## YOUR ASSIGNMENT
May I have the line containing "Dewan Rakyat merupakan" and every line after it through the end of the data, repeated exactly and with no other lines?

-*-

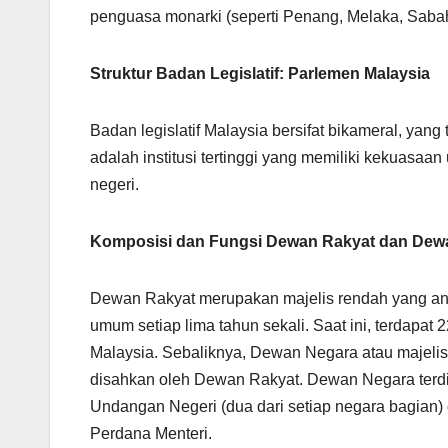
penguasa monarki (seperti Penang, Melaka, Sabah
Struktur Badan Legislatif: Parlemen Malaysia
Badan legislatif Malaysia bersifat bikameral, ya
adalah institusi tertinggi yang memiliki kekuasa
negeri.
Komposisi dan Fungsi Dewan Rakyat dan Dew
Dewan Rakyat merupakan majelis rendah yang angg
umum setiap lima tahun sekali. Saat ini, terdapat 
Malaysia. Sebaliknya, Dewan Negara atau majelis
disahkan oleh Dewan Rakyat. Dewan Negara terdir
Undangan Negeri (dua dari setiap negara bagian) 
Perdana Menteri.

-*-

## ANSWER SPACE
Dewan Rakyat merupakan majelis rendah yang angg
umum setiap lima tahun sekali. Saat ini, terdapat 
Malaysia. Sebaliknya, Dewan Negara atau majelis
disahkan oleh Dewan Rakyat. Dewan Negara terdir
Undangan Negeri (dua dari setiap negara bagian) 
Perdana Menteri.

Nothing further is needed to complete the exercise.